The 14 patellar-tendon-bearing prostheses fabricated included three bilaterals. One bilateral and one unilateral patients were fitted with the soft Kemblo insert. The remaining 11 consisted of hard plastic socket PTB prostheses. One patient required thigh lacer and side joints in the presence of severe psoriasis about the knee joint. With use of his prosthesis, the skin condition cleared, and the side joint and lacer are no longer required.
Four patients were fitted with patellar-tendon supracondylar prostheses. Hard plastic sockets were used, and all required a small, removable plastic wedge just proximal to the medial femoral condyle for ease of inserting and removing the stump (Fig. 7-9 ). Some noteworthy advantages in this limited experience were improved suspension characteristics (stump pis-toning is reduced to a very minimum), increased mediolateral knee stability (due to the higher brim line of the socket), and a fair cosmetic appearance. The patients' reactions and comments were favorable. Further investigation is necessary, and more PTS fittings are planned.
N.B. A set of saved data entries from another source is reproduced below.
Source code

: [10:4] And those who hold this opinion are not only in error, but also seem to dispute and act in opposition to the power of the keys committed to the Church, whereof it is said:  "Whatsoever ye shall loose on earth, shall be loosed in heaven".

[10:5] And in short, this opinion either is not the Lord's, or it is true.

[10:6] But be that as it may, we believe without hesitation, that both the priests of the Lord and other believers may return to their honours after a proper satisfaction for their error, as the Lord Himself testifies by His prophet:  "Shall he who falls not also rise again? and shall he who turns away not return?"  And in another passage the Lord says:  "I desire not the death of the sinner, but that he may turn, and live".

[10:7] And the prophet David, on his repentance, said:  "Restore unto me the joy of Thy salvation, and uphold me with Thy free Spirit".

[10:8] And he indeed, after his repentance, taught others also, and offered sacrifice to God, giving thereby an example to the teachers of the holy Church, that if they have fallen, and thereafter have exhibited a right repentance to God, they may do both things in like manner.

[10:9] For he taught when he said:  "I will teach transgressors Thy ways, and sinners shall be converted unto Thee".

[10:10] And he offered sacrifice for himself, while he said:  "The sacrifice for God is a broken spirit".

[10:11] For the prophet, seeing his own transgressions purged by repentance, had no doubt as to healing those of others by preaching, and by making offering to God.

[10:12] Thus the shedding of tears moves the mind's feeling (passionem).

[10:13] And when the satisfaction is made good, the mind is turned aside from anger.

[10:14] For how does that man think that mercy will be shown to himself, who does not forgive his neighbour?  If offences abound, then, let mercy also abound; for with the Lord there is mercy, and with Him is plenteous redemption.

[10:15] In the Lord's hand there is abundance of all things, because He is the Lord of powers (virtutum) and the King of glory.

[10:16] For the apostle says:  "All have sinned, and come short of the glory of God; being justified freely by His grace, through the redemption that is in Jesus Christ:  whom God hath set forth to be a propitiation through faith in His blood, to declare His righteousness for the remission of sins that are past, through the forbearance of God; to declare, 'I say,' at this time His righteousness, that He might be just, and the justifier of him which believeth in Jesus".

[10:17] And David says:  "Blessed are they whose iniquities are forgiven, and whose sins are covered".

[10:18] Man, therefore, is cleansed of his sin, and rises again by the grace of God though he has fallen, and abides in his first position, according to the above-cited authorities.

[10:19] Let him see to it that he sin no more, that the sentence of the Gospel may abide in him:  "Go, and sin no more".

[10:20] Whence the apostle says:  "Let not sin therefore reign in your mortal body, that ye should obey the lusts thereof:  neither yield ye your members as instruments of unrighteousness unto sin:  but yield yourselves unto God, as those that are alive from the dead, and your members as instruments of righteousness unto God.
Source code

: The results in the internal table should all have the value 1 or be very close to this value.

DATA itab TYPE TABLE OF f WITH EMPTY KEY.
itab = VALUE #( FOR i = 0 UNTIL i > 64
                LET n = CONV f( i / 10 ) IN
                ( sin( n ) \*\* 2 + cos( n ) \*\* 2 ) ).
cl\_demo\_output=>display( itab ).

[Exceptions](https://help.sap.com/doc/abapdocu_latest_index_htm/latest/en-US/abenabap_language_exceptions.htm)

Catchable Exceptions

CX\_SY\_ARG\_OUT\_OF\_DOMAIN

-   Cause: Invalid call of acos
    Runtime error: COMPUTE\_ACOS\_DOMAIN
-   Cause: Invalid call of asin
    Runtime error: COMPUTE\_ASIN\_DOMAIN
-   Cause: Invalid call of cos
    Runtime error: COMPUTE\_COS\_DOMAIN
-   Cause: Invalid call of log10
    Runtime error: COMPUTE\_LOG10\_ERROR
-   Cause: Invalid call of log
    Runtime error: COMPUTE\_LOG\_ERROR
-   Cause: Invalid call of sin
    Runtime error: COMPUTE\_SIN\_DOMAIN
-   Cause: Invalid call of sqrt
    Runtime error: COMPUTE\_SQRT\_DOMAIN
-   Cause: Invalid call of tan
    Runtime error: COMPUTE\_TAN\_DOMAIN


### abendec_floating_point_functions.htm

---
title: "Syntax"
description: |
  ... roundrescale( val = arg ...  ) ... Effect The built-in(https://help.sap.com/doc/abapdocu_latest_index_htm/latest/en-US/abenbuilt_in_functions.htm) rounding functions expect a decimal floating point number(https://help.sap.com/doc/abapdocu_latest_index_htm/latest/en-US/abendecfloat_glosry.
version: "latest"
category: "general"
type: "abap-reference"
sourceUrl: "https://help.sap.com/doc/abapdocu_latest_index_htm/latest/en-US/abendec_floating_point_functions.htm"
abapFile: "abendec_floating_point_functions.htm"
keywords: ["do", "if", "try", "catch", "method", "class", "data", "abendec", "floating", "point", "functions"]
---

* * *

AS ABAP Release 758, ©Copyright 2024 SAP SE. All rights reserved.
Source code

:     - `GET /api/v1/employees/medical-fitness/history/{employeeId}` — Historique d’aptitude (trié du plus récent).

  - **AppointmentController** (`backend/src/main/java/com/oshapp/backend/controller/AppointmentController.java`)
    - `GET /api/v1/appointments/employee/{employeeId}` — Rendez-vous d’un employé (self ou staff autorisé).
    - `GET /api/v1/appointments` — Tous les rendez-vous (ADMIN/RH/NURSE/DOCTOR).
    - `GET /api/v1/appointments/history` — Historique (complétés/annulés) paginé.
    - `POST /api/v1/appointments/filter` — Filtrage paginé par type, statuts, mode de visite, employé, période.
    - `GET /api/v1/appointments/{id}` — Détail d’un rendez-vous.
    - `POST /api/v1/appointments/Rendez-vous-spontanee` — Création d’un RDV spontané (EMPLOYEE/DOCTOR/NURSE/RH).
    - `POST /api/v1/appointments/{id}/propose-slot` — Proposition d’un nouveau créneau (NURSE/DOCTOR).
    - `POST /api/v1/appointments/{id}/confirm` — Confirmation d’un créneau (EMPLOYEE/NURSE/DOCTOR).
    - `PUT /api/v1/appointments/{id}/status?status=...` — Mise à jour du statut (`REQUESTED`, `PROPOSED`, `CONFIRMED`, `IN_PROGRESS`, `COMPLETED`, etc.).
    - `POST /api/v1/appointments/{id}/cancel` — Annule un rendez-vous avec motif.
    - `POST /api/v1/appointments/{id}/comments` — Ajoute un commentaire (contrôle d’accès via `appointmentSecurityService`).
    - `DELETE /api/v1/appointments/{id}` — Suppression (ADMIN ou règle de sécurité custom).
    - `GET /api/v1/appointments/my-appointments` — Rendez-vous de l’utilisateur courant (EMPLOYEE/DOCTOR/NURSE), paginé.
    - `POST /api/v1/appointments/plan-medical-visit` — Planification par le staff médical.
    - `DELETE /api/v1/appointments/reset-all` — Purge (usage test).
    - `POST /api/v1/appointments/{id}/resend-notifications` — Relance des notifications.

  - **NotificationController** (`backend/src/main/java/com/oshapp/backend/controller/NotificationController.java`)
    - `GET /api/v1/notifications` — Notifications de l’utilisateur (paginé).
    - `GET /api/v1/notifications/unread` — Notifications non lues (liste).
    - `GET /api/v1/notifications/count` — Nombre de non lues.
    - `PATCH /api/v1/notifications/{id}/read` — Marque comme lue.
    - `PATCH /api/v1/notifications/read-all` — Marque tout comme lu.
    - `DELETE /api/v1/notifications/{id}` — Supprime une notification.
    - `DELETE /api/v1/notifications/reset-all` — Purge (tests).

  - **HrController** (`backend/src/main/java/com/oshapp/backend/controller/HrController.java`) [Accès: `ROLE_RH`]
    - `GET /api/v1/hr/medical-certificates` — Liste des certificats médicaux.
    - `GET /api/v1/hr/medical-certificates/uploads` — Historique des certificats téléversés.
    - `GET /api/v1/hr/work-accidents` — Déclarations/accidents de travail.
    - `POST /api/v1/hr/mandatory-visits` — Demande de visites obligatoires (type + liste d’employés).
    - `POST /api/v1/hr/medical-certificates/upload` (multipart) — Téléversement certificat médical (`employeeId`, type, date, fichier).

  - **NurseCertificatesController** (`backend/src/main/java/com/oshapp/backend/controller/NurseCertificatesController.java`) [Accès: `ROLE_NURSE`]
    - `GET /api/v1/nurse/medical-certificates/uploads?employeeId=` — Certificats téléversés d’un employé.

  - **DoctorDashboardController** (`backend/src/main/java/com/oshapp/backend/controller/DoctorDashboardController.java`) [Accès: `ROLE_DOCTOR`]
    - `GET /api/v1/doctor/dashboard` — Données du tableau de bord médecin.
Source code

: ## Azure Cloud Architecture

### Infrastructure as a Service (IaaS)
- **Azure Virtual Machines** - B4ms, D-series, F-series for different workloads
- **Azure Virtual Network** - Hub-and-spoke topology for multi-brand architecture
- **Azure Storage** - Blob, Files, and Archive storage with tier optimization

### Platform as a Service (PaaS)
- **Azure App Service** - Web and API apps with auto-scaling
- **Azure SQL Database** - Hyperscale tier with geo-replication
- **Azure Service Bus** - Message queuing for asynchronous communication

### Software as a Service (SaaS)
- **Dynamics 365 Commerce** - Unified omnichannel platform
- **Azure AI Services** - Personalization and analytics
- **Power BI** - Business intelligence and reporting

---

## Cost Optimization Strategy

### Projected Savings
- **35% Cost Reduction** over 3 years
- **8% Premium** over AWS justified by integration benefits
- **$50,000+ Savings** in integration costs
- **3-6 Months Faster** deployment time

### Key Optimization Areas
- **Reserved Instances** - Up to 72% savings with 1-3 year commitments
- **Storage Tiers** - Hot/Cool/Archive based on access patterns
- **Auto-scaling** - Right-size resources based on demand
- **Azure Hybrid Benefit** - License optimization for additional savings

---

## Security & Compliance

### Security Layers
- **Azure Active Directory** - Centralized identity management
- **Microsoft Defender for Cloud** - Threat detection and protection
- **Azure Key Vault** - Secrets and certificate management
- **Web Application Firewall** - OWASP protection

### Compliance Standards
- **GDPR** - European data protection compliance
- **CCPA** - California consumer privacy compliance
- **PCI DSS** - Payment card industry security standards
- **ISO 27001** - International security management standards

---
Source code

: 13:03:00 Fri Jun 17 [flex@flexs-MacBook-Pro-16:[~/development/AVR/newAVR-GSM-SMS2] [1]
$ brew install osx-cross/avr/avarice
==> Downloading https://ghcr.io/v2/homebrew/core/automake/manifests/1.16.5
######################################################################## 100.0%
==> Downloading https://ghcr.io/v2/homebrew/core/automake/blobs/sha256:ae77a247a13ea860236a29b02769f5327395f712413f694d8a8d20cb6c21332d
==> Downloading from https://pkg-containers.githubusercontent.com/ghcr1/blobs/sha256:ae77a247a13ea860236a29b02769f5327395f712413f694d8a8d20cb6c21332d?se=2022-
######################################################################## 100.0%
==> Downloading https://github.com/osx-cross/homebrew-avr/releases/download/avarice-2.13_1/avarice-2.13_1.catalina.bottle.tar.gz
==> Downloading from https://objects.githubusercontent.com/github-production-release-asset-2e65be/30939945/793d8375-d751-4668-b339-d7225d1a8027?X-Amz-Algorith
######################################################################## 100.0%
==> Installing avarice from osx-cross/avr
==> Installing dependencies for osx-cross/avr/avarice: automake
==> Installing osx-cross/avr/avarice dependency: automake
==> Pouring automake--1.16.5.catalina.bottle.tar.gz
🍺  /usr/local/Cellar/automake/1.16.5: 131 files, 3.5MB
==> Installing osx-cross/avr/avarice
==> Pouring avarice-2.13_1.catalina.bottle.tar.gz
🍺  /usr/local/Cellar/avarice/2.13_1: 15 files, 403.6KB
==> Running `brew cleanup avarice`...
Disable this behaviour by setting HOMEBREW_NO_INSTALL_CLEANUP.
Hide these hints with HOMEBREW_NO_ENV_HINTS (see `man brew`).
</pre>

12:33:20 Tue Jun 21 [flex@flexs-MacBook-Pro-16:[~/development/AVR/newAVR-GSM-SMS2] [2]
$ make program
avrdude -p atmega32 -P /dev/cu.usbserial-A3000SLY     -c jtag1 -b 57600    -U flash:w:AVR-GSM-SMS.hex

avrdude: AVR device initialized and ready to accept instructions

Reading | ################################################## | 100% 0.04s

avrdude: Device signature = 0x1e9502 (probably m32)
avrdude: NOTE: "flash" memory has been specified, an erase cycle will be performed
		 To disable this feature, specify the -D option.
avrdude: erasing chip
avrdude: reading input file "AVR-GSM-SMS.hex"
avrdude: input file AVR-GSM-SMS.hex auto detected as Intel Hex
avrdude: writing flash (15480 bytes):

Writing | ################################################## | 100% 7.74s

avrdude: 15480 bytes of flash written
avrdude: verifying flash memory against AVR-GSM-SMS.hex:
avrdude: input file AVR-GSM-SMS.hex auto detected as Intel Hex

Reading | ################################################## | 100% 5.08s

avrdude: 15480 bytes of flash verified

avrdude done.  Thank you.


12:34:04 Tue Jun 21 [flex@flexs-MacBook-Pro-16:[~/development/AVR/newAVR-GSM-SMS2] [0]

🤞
The two above-knee prostheses fabricated consisted of the conventional plastic total-contact suction sockets with Hydra-knee swing phase control units.
One bilateral patient with Syme's and knee disarticulation type prostheses was not an immediate postsurgical fitting. This 18-year-old white male had suffered 65 percent third-degree burns, including his lower extremities and waist, at the age of four, resulting in a very short (1-1/4-inch) left below-knee amputation which was in a permanently flexed position. On the right extremity, a Syme's amputation had been performed, and the badly deformed stiff knee was in approximately 40 degrees of flexion (Fig. 10-12 ). The patient had never been fitted with prostheses and was referred to the Prosthetics Research Study for possible evaluation and consultation.
A wedge osteotomy was performed on the right knee, placing it in approximately 15 degrees of flexion, with the Syme's stump in a good weight-bearing and functional position (Fig. 13 and 14 ). The patient was fitted with the aforementioned experimental Syme's prosthesis that extended the socket brim just proximal to the knee joint. Plastic revision of the scars behind the left thigh was carried out with wedge resection and sutures. Growth impairment allowed us to fit the stump with a plastic quadrilateral partial end-bearing socket with anterior opening and a Hydra-knee swing-phase control unit (Fig. 15 and 16 ).
The patient's progress has been astounding, and periodical follow-up indicates that he is doing extremely well walking without assistance or external aids. A ten-minute motion picture has been prepared demonstrating the patient's progress.
Two patients whose stumps were well healed and matured-one below-knee and one above-knee-were not fitted with prostheses because of other physical disabilities present at the time.
Two patients died of causes unrelated to the amputation surgery and before they were ready to be fitted with a definitive prosthesis.